Können Sie die Strategie Ihres Fonds erklären, insbesondere den fundamental getriebenen Investitionsprozess?
«Fundamental» ist unser Prozess deshalb, weil er sich auf die Analyse unseres fundamentalen Research-Teams stützt. Wir haben einen Relative-Value-Ansatz und schauen dabei zwischen vier und zwölf Monate voraus. Wir identifizieren Fehlbewertungen im Markt und können mit Long- oder Short-Positionen darauf antworten. Wir glauben, dass es möglich ist, im Fixed-Income-Markt über ganze Marktzyklen hinweg relativen Wert zu extrahieren und tun dies, indem wir einen strengen, reproduzierbaren Analyseprozess anwenden. Wir haben keine Sektoren-Präferenz, sondern eine Makro-Optik auf die Märkte. Wir verfolgen diesen Ansatz bereits seit 2008, auch wenn es den UCITS-Fonds erst seit einem Jahr gibt. Die Performance betrug über ein, drei und fünf Jahre oder seit Lancierung immer zwischen 3 Prozent und 5 Prozent pro Jahr.
Warum haben Sie eine Cash-Benchmark gewählt?
Sowohl Absolute-Return-Fonds als auch Strategien mit einem «unconstrained»-Ansatz wählen üblicherweise eine Cash-Benchmark und definieren zusätzlich ein Volatilitätsziel, das es einzuhalten gilt. Das macht Sinn, da diese Fonds die Möglichkeit haben, sowohl Long- als auch Short-Positionen einzugehen.

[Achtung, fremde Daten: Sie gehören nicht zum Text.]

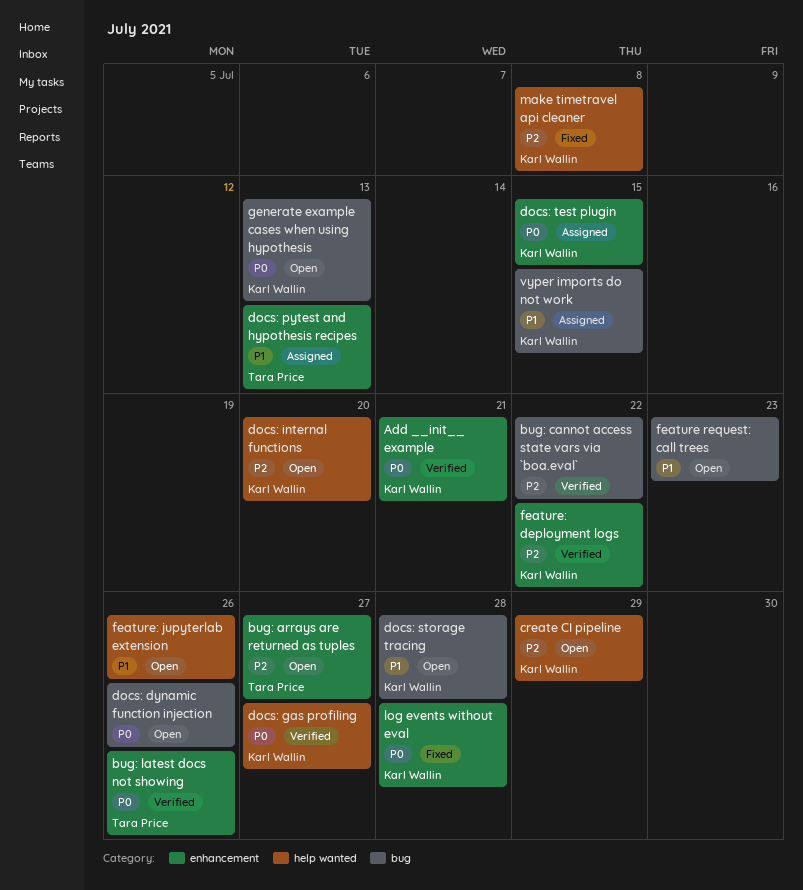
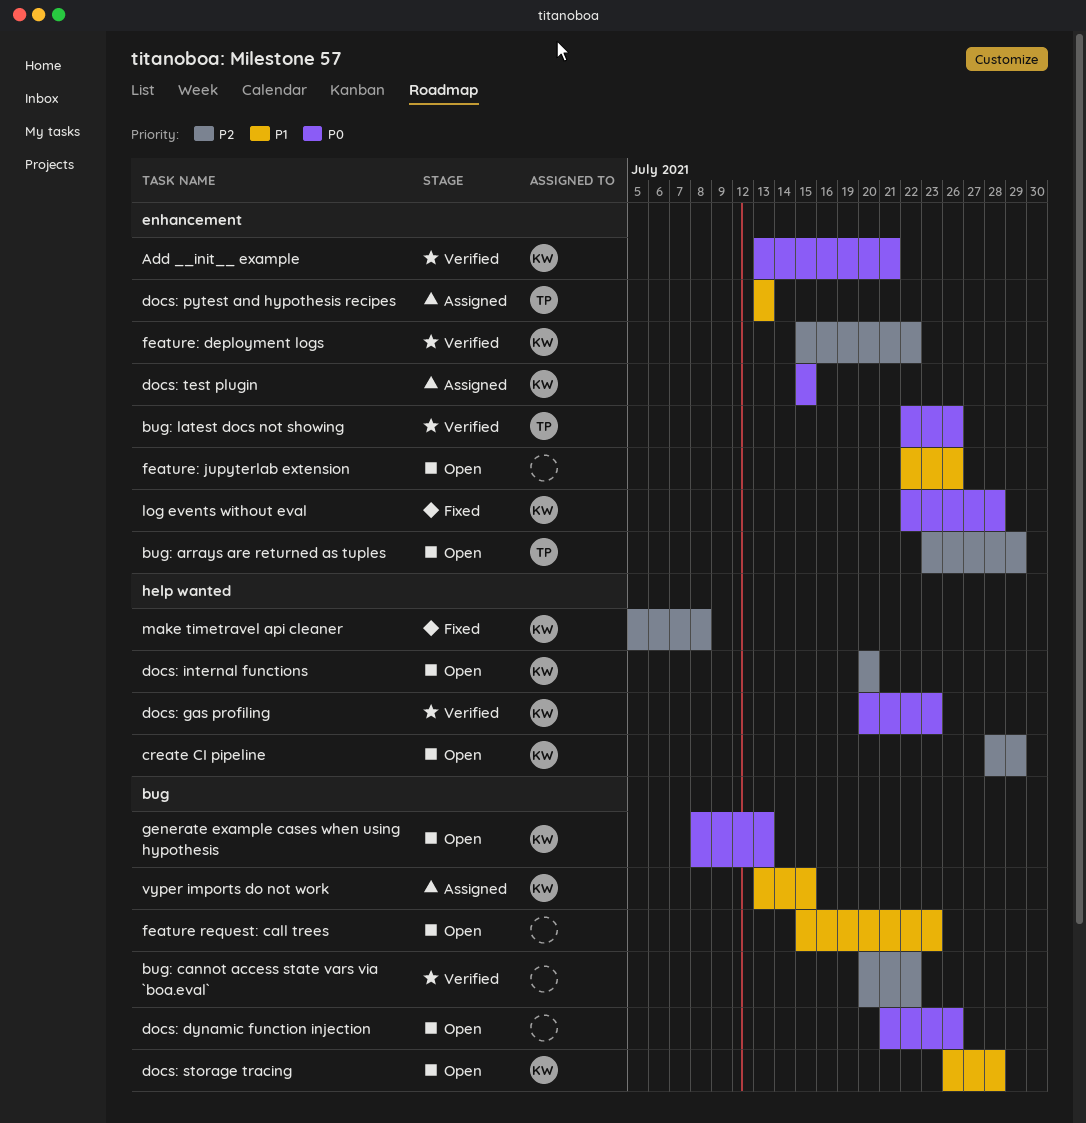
bug: arrays are returned as tuples, due: Jul 27 -> Jul 29
docs: gas profiling, due: Jul 27 -> Jul 23
feature: jupyterlab extension, label: help wanted -> enhancement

Jon B. Jonsson stiess 2013 als Managing Director und Senior Portfolio Manager für globale Anleihestrategien und Manager des Neuberger Berman Global Bond Absolute Return Fund zum weltweit tätigen Vermögensverwalter. Zuvor war er 15 Jahre lang für J.P. Morgan in ähnlichen Funktionen tätig. Jonsson verfügt über einen Master-Abschluss in Finanzwirtschaft der Universität New York und einen Bachelor in angewandter Mathematik der Universität von Island.